*** Entries provided Section Begins ***
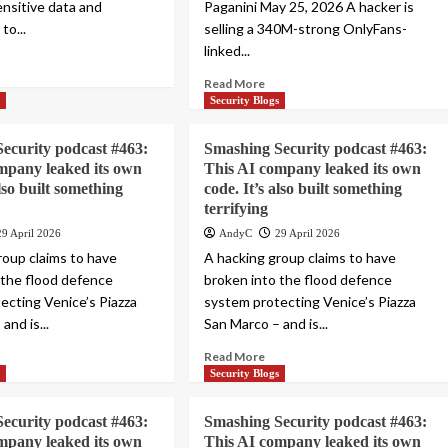
nsitive data and
Paganini May 25, 2026 A hacker is
to...
selling a 340M-strong OnlyFans-
linked...
Read More
s
Security Blogs
ecurity podcast #463:
Smashing Security podcast #463:
mpany leaked its own
This AI company leaked its own
also built something
code. It’s also built something
terrifying
29 April 2026
AndyC
29 April 2026
roup claims to have
A hacking group claims to have
 the flood defence
broken into the flood defence
ecting Venice’s Piazza
system protecting Venice’s Piazza
and is...
San Marco – and is...
Read More
s
Security Blogs
ecurity podcast #463:
Smashing Security podcast #463:
mpany leaked its own
This AI company leaked its own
*** Entries provided Section Ends ***
### Problem:
Return each line of the data where the word "Piazza" appears.

### Solution to this problem:
ecting Venice’s Piazza
system protecting Venice’s Piazza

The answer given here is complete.